Auch finde Zensur keineswegs immer nur klandestin statt: Im absolutistischen Frankreich, jene Epoche, über die Darnton seine bedeutendsten Arbeiten vorgelegt hat (vor allem The Business of Enlightenment, 1979), prangten auf Buchumschlägen für heutige Leser überraschend vertraut anmutende Blurbs, die aber nicht von Rezensenten, sondern von Zensoren stammten: „Es bereitete mir Vergnügen beim Lesen und enthält viele faszinierende Dinge“, lobte etwa ein Professor an der Sorbonne 1722 ein Werk über eine Reise nach Amerika.

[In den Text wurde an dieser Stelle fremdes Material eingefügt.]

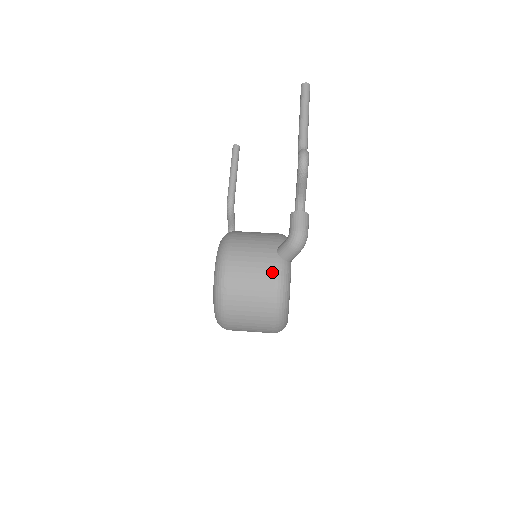
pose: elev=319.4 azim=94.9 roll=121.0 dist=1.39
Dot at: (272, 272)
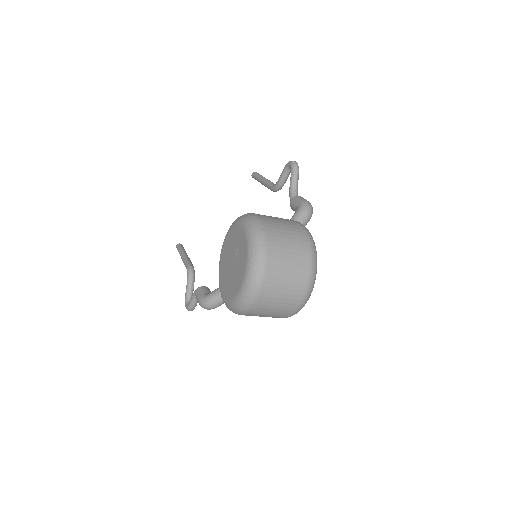
Dot at: (297, 223)
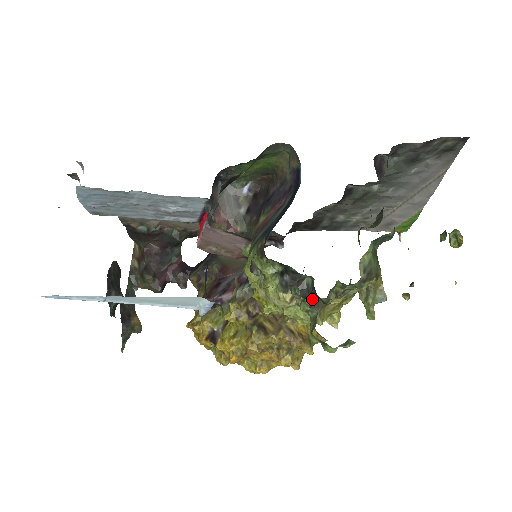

Die Approbation, die ein Buch, um offiziell erscheinen zu dürfen, erlangen musste, war „positiv“, so Darnton: ein Gütesiegel, „eine königliche Empfehlung für das Buch mit der offiziellen Aufforderung, es zu lesen.“

Ein Beispiel dafür, dass sich Zensoren, ihrem Selbstverständnis nach, durchaus nicht als Feinde der Literatur verstehen. Im Gegenteil, sie woll(t)en sie „ermöglichen“. So formulierten es zumindest allen Ernstes zwei von der Geschichte zur Untätigkeit verdammte, auf ihre Abwicklung wartende DDR-Zensoren, als Darnton sie im Juni 1990 in ihrem HV-Büro in Ost-Berlin zu ihrer Arbeit befragte.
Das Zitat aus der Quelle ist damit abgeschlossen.